> **What is expected**:
Search the entries below for the word "carry" and copy every line where it appears.

> **Records supplied**:
•••
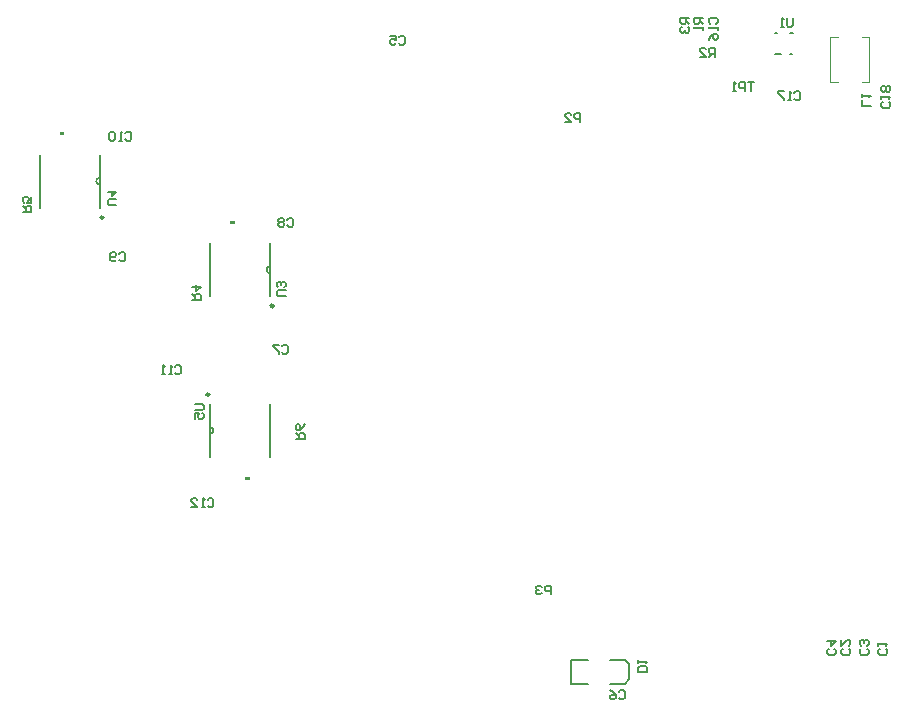
<source format=gbr>
G04 Layer_Color=32896*
%FSLAX45Y45*%
%MOMM*%
%TF.FileFunction,Legend,Bot*%
%TF.Part,Single*%
G01*
G75*
%TA.AperFunction,NonConductor*%
%ADD39C,0.15000*%
%ADD46C,0.15240*%
%ADD47C,0.25000*%
%ADD48C,0.20000*%
%ADD49C,0.10000*%
G36*
X-1285250Y1157540D02*
X-1323350D01*
Y1182940D01*
X-1285250D01*
Y1157540D01*
D02*
G37*
G36*
X-1415250Y3325760D02*
X-1453350D01*
Y3351160D01*
X-1415250D01*
Y3325760D01*
D02*
G37*
G36*
X-2857250Y4075060D02*
X-2895350D01*
Y4100460D01*
X-2857250D01*
Y4075060D01*
D02*
G37*
D39*
X-980903Y2709810D02*
X-1043383D01*
X-1055879Y2722306D01*
Y2747298D01*
X-1043383Y2759794D01*
X-980903D01*
X-993399Y2784786D02*
X-980903Y2797282D01*
Y2822274D01*
X-993399Y2834770D01*
X-1005895D01*
X-1018391Y2822274D01*
Y2809778D01*
Y2822274D01*
X-1030887Y2834770D01*
X-1043383D01*
X-1055879Y2822274D01*
Y2797282D01*
X-1043383Y2784786D01*
X2979900Y4520876D02*
X2929916D01*
X2954908D01*
Y4445900D01*
X2904924D02*
Y4520876D01*
X2867436D01*
X2854940Y4508380D01*
Y4483388D01*
X2867436Y4470892D01*
X2904924D01*
X2829948Y4445900D02*
X2804956D01*
X2817452D01*
Y4520876D01*
X2829948Y4508380D01*
X2076976Y-471540D02*
X2002000D01*
Y-434052D01*
X2014496Y-421556D01*
X2064480D01*
X2076976Y-434052D01*
Y-471540D01*
X2002000Y-396564D02*
Y-371572D01*
Y-384068D01*
X2076976D01*
X2064480Y-396564D01*
X2548100Y5068200D02*
X2473124D01*
Y5030712D01*
X2485620Y5018216D01*
X2510612D01*
X2523108Y5030712D01*
Y5068200D01*
Y5043208D02*
X2548100Y5018216D01*
Y4993224D02*
Y4968232D01*
Y4980728D01*
X2473124D01*
X2485620Y4993224D01*
X3969276Y4318900D02*
X3894300D01*
Y4368884D01*
Y4393876D02*
Y4418868D01*
Y4406372D01*
X3969276D01*
X3956780Y4393876D01*
X3308820Y5066976D02*
Y5004496D01*
X3296324Y4992000D01*
X3271332D01*
X3258836Y5004496D01*
Y5066976D01*
X3233844Y4992000D02*
X3208852D01*
X3221348D01*
Y5066976D01*
X3233844Y5054480D01*
X1509240Y4186820D02*
Y4261796D01*
X1471752D01*
X1459256Y4249300D01*
Y4224308D01*
X1471752Y4211812D01*
X1509240D01*
X1384280Y4186820D02*
X1434264D01*
X1384280Y4236804D01*
Y4249300D01*
X1396776Y4261796D01*
X1421768D01*
X1434264Y4249300D01*
X1260320Y186320D02*
Y261296D01*
X1222832D01*
X1210336Y248800D01*
Y223808D01*
X1222832Y211312D01*
X1260320D01*
X1185344Y248800D02*
X1172848Y261296D01*
X1147856D01*
X1135360Y248800D01*
Y236304D01*
X1147856Y223808D01*
X1160352D01*
X1147856D01*
X1135360Y211312D01*
Y198816D01*
X1147856Y186320D01*
X1172848D01*
X1185344Y198816D01*
X3323616Y4432180D02*
X3336112Y4444676D01*
X3361104D01*
X3373600Y4432180D01*
Y4382196D01*
X3361104Y4369700D01*
X3336112D01*
X3323616Y4382196D01*
X3298624Y4369700D02*
X3273632D01*
X3286128D01*
Y4444676D01*
X3298624Y4432180D01*
X3236144Y4444676D02*
X3186160D01*
Y4432180D01*
X3236144Y4382196D01*
Y4369700D01*
X3784080Y-273656D02*
X3796576Y-286152D01*
Y-311144D01*
X3784080Y-323640D01*
X3734096D01*
X3721600Y-311144D01*
Y-286152D01*
X3734096Y-273656D01*
X3721600Y-198680D02*
Y-248664D01*
X3771584Y-198680D01*
X3784080D01*
X3796576Y-211176D01*
Y-236168D01*
X3784080Y-248664D01*
X3663680Y-273656D02*
X3676176Y-286152D01*
Y-311144D01*
X3663680Y-323640D01*
X3613696D01*
X3601200Y-311144D01*
Y-286152D01*
X3613696Y-273656D01*
X3601200Y-211176D02*
X3676176D01*
X3638688Y-248664D01*
Y-198680D01*
X-1752625Y1797400D02*
X-1690145D01*
X-1677649Y1784904D01*
Y1759912D01*
X-1690145Y1747416D01*
X-1752625D01*
Y1672440D02*
Y1722424D01*
X-1715137D01*
X-1727633Y1697432D01*
Y1684936D01*
X-1715137Y1672440D01*
X-1690145D01*
X-1677649Y1684936D01*
Y1709928D01*
X-1690145Y1722424D01*
X-2415324Y3480700D02*
X-2477804D01*
X-2490300Y3493196D01*
Y3518188D01*
X-2477804Y3530684D01*
X-2415324D01*
X-2490300Y3593164D02*
X-2415324D01*
X-2452812Y3555676D01*
Y3605660D01*
X-894953Y1499900D02*
X-819977D01*
Y1537388D01*
X-832473Y1549884D01*
X-857465D01*
X-869961Y1537388D01*
Y1499900D01*
Y1524892D02*
X-894953Y1549884D01*
X-819977Y1624860D02*
X-832473Y1599868D01*
X-857465Y1574876D01*
X-882457D01*
X-894953Y1587372D01*
Y1612364D01*
X-882457Y1624860D01*
X-869961D01*
X-857465Y1612364D01*
Y1574876D01*
X-3209611Y3426015D02*
X-3134635D01*
Y3463503D01*
X-3147131Y3475999D01*
X-3172123D01*
X-3184619Y3463503D01*
Y3426015D01*
Y3451007D02*
X-3209611Y3475999D01*
X-3134635Y3550975D02*
Y3500991D01*
X-3172123D01*
X-3159627Y3525983D01*
Y3538479D01*
X-3172123Y3550975D01*
X-3197115D01*
X-3209611Y3538479D01*
Y3513487D01*
X-3197115Y3500991D01*
X-1776960Y2680600D02*
X-1701984D01*
Y2718088D01*
X-1714480Y2730584D01*
X-1739472D01*
X-1751968Y2718088D01*
Y2680600D01*
Y2705592D02*
X-1776960Y2730584D01*
Y2793064D02*
X-1701984D01*
X-1739472Y2755576D01*
Y2805560D01*
X-1644043Y987754D02*
X-1631547Y1000250D01*
X-1606556D01*
X-1594060Y987754D01*
Y937770D01*
X-1606556Y925274D01*
X-1631547D01*
X-1644043Y937770D01*
X-1669036Y925274D02*
X-1694028D01*
X-1681532D01*
Y1000250D01*
X-1669036Y987754D01*
X-1781499Y925274D02*
X-1731515D01*
X-1781499Y975258D01*
Y987754D01*
X-1769003Y1000250D01*
X-1744011D01*
X-1731515Y987754D01*
X-1919284Y2113228D02*
X-1906788Y2125724D01*
X-1881796D01*
X-1869300Y2113228D01*
Y2063244D01*
X-1881796Y2050748D01*
X-1906788D01*
X-1919284Y2063244D01*
X-1944276Y2050748D02*
X-1969268D01*
X-1956772D01*
Y2125724D01*
X-1944276Y2113228D01*
X-2006756Y2050748D02*
X-2031748D01*
X-2019252D01*
Y2125724D01*
X-2006756Y2113228D01*
X-2340584Y4091336D02*
X-2328088Y4103832D01*
X-2303096D01*
X-2290600Y4091336D01*
Y4041352D01*
X-2303096Y4028856D01*
X-2328088D01*
X-2340584Y4041352D01*
X-2365576Y4028856D02*
X-2390568D01*
X-2378072D01*
Y4103832D01*
X-2365576Y4091336D01*
X-2428056D02*
X-2440552Y4103832D01*
X-2465544D01*
X-2478040Y4091336D01*
Y4041352D01*
X-2465544Y4028856D01*
X-2440552D01*
X-2428056Y4041352D01*
Y4091336D01*
X-2391384Y3069780D02*
X-2378888Y3082276D01*
X-2353896D01*
X-2341400Y3069780D01*
Y3019796D01*
X-2353896Y3007300D01*
X-2378888D01*
X-2391384Y3019796D01*
X-2416376D02*
X-2428872Y3007300D01*
X-2453864D01*
X-2466360Y3019796D01*
Y3069780D01*
X-2453864Y3082276D01*
X-2428872D01*
X-2416376Y3069780D01*
Y3057284D01*
X-2428872Y3044788D01*
X-2466360D01*
X-970484Y3360341D02*
X-957988Y3372837D01*
X-932996D01*
X-920500Y3360341D01*
Y3310357D01*
X-932996Y3297861D01*
X-957988D01*
X-970484Y3310357D01*
X-995476Y3360341D02*
X-1007972Y3372837D01*
X-1032964D01*
X-1045460Y3360341D01*
Y3347845D01*
X-1032964Y3335349D01*
X-1045460Y3322853D01*
Y3310357D01*
X-1032964Y3297861D01*
X-1007972D01*
X-995476Y3310357D01*
Y3322853D01*
X-1007972Y3335349D01*
X-995476Y3347845D01*
Y3360341D01*
X-1007972Y3335349D02*
X-1032964D01*
X-1015184Y2287754D02*
X-1002688Y2300250D01*
X-977696D01*
X-965200Y2287754D01*
Y2237770D01*
X-977696Y2225274D01*
X-1002688D01*
X-1015184Y2237770D01*
X-1040176Y2300250D02*
X-1090160D01*
Y2287754D01*
X-1040176Y2237770D01*
Y2225274D01*
X4096480Y-273656D02*
X4108976Y-286152D01*
Y-311144D01*
X4096480Y-323640D01*
X4046496D01*
X4034000Y-311144D01*
Y-286152D01*
X4046496Y-273656D01*
X4034000Y-248664D02*
Y-223672D01*
Y-236168D01*
X4108976D01*
X4096480Y-248664D01*
X1837716Y-637180D02*
X1850212Y-624684D01*
X1875204D01*
X1887700Y-637180D01*
Y-687164D01*
X1875204Y-699660D01*
X1850212D01*
X1837716Y-687164D01*
X1762740Y-624684D02*
X1787732Y-637180D01*
X1812724Y-662172D01*
Y-687164D01*
X1800228Y-699660D01*
X1775236D01*
X1762740Y-687164D01*
Y-674668D01*
X1775236Y-662172D01*
X1812724D01*
X-23634Y4902468D02*
X-11138Y4914964D01*
X13854D01*
X26350Y4902468D01*
Y4852484D01*
X13854Y4839988D01*
X-11138D01*
X-23634Y4852484D01*
X-98610Y4914964D02*
X-48626D01*
Y4877476D01*
X-73618Y4889972D01*
X-86114D01*
X-98610Y4877476D01*
Y4852484D01*
X-86114Y4839988D01*
X-61122D01*
X-48626Y4852484D01*
X3942580Y-273656D02*
X3955076Y-286152D01*
Y-311144D01*
X3942580Y-323640D01*
X3892596D01*
X3880100Y-311144D01*
Y-286152D01*
X3892596Y-273656D01*
X3942580Y-248664D02*
X3955076Y-236168D01*
Y-211176D01*
X3942580Y-198680D01*
X3930084D01*
X3917588Y-211176D01*
Y-223672D01*
Y-211176D01*
X3905092Y-198680D01*
X3892596D01*
X3880100Y-211176D01*
Y-236168D01*
X3892596Y-248664D01*
X2433800Y5068200D02*
X2358824D01*
Y5030712D01*
X2371320Y5018216D01*
X2396312D01*
X2408808Y5030712D01*
Y5068200D01*
Y5043208D02*
X2433800Y5018216D01*
X2371320Y4993224D02*
X2358824Y4980728D01*
Y4955736D01*
X2371320Y4943240D01*
X2383816D01*
X2396312Y4955736D01*
Y4968232D01*
Y4955736D01*
X2408808Y4943240D01*
X2421304D01*
X2433800Y4955736D01*
Y4980728D01*
X2421304Y4993224D01*
X2649700Y4738000D02*
Y4812976D01*
X2612212D01*
X2599716Y4800480D01*
Y4775488D01*
X2612212Y4762992D01*
X2649700D01*
X2624708D02*
X2599716Y4738000D01*
X2524740D02*
X2574724D01*
X2524740Y4787984D01*
Y4800480D01*
X2537236Y4812976D01*
X2562228D01*
X2574724Y4800480D01*
X4121880Y4356184D02*
X4134376Y4343688D01*
Y4318696D01*
X4121880Y4306200D01*
X4071896D01*
X4059400Y4318696D01*
Y4343688D01*
X4071896Y4356184D01*
X4059400Y4381176D02*
Y4406168D01*
Y4393672D01*
X4134376D01*
X4121880Y4381176D01*
Y4443656D02*
X4134376Y4456152D01*
Y4481144D01*
X4121880Y4493640D01*
X4109384D01*
X4096888Y4481144D01*
X4084392Y4493640D01*
X4071896D01*
X4059400Y4481144D01*
Y4456152D01*
X4071896Y4443656D01*
X4084392D01*
X4096888Y4456152D01*
X4109384Y4443656D01*
X4121880D01*
X4096888Y4456152D02*
Y4481144D01*
X2612620Y5018216D02*
X2600124Y5030712D01*
Y5055704D01*
X2612620Y5068200D01*
X2662604D01*
X2675100Y5055704D01*
Y5030712D01*
X2662604Y5018216D01*
X2675100Y4993224D02*
Y4968232D01*
Y4980728D01*
X2600124D01*
X2612620Y4993224D01*
X2600124Y4880760D02*
X2612620Y4905752D01*
X2637612Y4930744D01*
X2662604D01*
X2675100Y4918248D01*
Y4893256D01*
X2662604Y4880760D01*
X2650108D01*
X2637612Y4893256D01*
Y4930744D01*
D46*
X-1114030Y2965080D02*
G03*
X-1114030Y2904120I0J-30480D01*
G01*
X-1624570Y1543620D02*
G03*
X-1624570Y1604580I0J30480D01*
G01*
X-2556030Y3714380D02*
G03*
X-2556030Y3653420I0J-30480D01*
G01*
X-1624570Y2709810D02*
Y3159390D01*
X-1114030Y2709810D02*
Y3159390D01*
Y1349310D02*
Y1798890D01*
X-1624570Y1349310D02*
Y1798890D01*
X-3066570Y3459110D02*
Y3908690D01*
X-2556030Y3459110D02*
Y3908690D01*
D47*
X-1084300Y2629800D02*
G03*
X-1084300Y2629800I-12500J0D01*
G01*
X-1629300Y1878900D02*
G03*
X-1629300Y1878900I-12500J0D01*
G01*
X-2526300Y3379100D02*
G03*
X-2526300Y3379100I-12500J0D01*
G01*
D48*
X1430500Y-570600D02*
X1576808D01*
X1430500Y-367400D02*
X1576808D01*
X1430500Y-570600D02*
Y-367400D01*
X1766808D02*
X1887700D01*
X1925800Y-405500D01*
X1760700Y-570600D02*
X1887700D01*
X1925800Y-532500D01*
Y-405500D01*
X3158820Y4762300D02*
X3208820D01*
X3283820D02*
X3303820D01*
X3288820Y4942300D02*
X3308820D01*
X3161320D02*
X3181320D01*
D49*
X3627600Y4903100D02*
X3691100D01*
X3627600Y4522100D02*
Y4903100D01*
Y4522100D02*
X3691100D01*
X3894300Y4903100D02*
X3957800D01*
Y4522100D02*
Y4903100D01*
X3894300Y4522100D02*
X3957800D01*
%TF.MD5,1D3B29999B0A9E6EFFDC81D3D6A84954*%
M02*

</source>
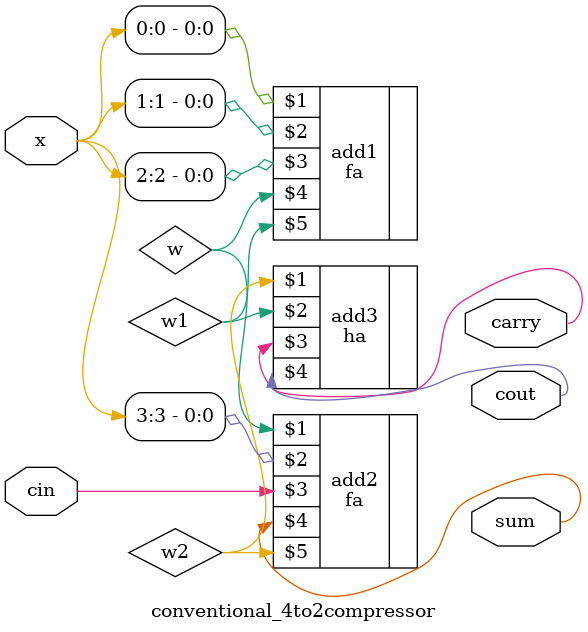
<source format=v>
`timescale 1ns / 1ps
module conventional_4to2compressor(x,cin,cout,carry,sum
    );
	 input [3:0]x;
	 input cin;
	 output sum,carry,cout;
	 
	 wire w,w1,w2;
	 
	 fa add1(x[0],x[1],x[2],w,w1);
	 fa add2(w,x[3],cin,sum,w2);
	 ha add3(w2,w1,carry,cout);
    

endmodule

</source>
•••
> **Answer for the task**:
module conventional_4to2compressor(x,cin,cout,carry,sum
	 output sum,carry,cout;
	 ha add3(w2,w1,carry,cout);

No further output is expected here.